- The Washington Times - Tuesday, June 23, 2015

Hillary Rodham Clinton beseeched voters Tuesday to confront the “deep-seated biases and prejudice” that she said many Americans harbor in their hearts as she pushed racial politics to the forefront of her presidential campaign.

The former secretary of state already had been aggressively wooing black voters but plunged headlong into the race debate following a shooting massacre last week at a historic black church in Charleston, South Carolina.

“Despite out best efforts and our highest hopes, America’s long struggle with race is far from finished,” Mrs. Clinton said in a speech at a church near Ferguson, Missouri, where violent protests erupted last summer after the shooting of a black youth by a white police officer.

“We need to confront the deep-seated biases and prejudices that still live within too many of us,” she said during a question-and-answer session with the mostly black audience.

As part of her attack on racism, Mrs. Clinton commended South Carolina Gov. Nikki Haley, a Republican, for backing the removal of the Confederate battle flag from the Statehouse grounds.

“It shouldn’t fly there. It shouldn’t fly anywhere,” said Mrs. Clinton.

She first called for the removal of the Confederate flag from the South Carolina state capitol during her 2008 presidential run.

However, when she was first lady of Arkansas in the 1980s, her husband, then-Gov. Bill Clinton, singed a law designating one star in the state flag as commemorating the Confederate States of America.

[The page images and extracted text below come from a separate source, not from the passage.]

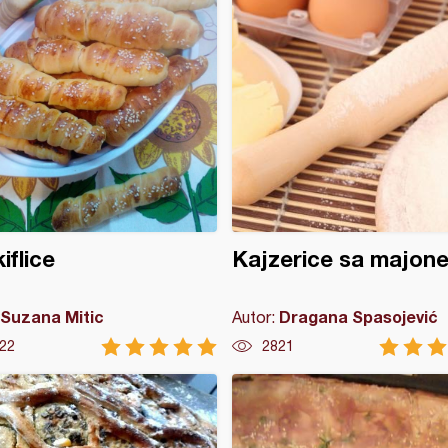
iflice
Kajzerice sa majon
Suzana Mitic
Dragana Spasojević
Autor:
22
2821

Mrs. Clinton has not addressed that aspect of her past during her recent examination of American racism, though she did reveal to the crowd that she grew up in a white suburban neighborhood (in Illinois) and didn’t have any black friends until she went to college.

The former first lady, senator and top diplomat also applauded Wal-Mart for announcing it would remove Confederate flag merchandise from its shelves. Several major retailers also imposed a ban on products that include a Confederate flag, including Amazon, eBay and Sears.

Mrs. Clinton said that although the vast majority of Americas could pass a lie detector test if asked whether they were racist, that doesn’t mean they are not racists.

“We would say, ‘Of course not. I don’t have any prejudice or bias.’ But we do,” she said. “And we know we do if we really are honest with each other.”

The racism issue likely will help Mrs. Clinton build support among black voters, but she must choose her words carefully to avoid alienating white rural voters in swing states such as Virginia, said Democratic strategist David “Mudcat” Saunders.

“She’s got to be very careful,” said Mr. Saunders, who specializes in helping Democrats connect with rural and more conservative voters. “If she starts talking about lie detectors and puts a regional slant on it, that’s the only way it can hurt her.”

Mrs. Clinton began focusing on race relations early in the campaign, calling for justice reforms after race riots in Baltimore in April, when Freddie Gray died there while in police custody.

She has made several speeches on race since the shooting Wednesday that killed nine people at a Bible study meeting at Emanuel African Methodist Episcopal Church in Charleston.

Dylann Roof, a 21-year-old white man with ties to white supremacists, has been charged with nine counts of murder in the attack.

“I’m hoping that there will be a lot more conversations like this across the country, where people sit across the table or in a living room or in [a] church basement and really, honestly talk [about race],” Mrs. Clinton said. “If you don’t have the conversation, everybody just acts like things are kind of OK. And they are not.”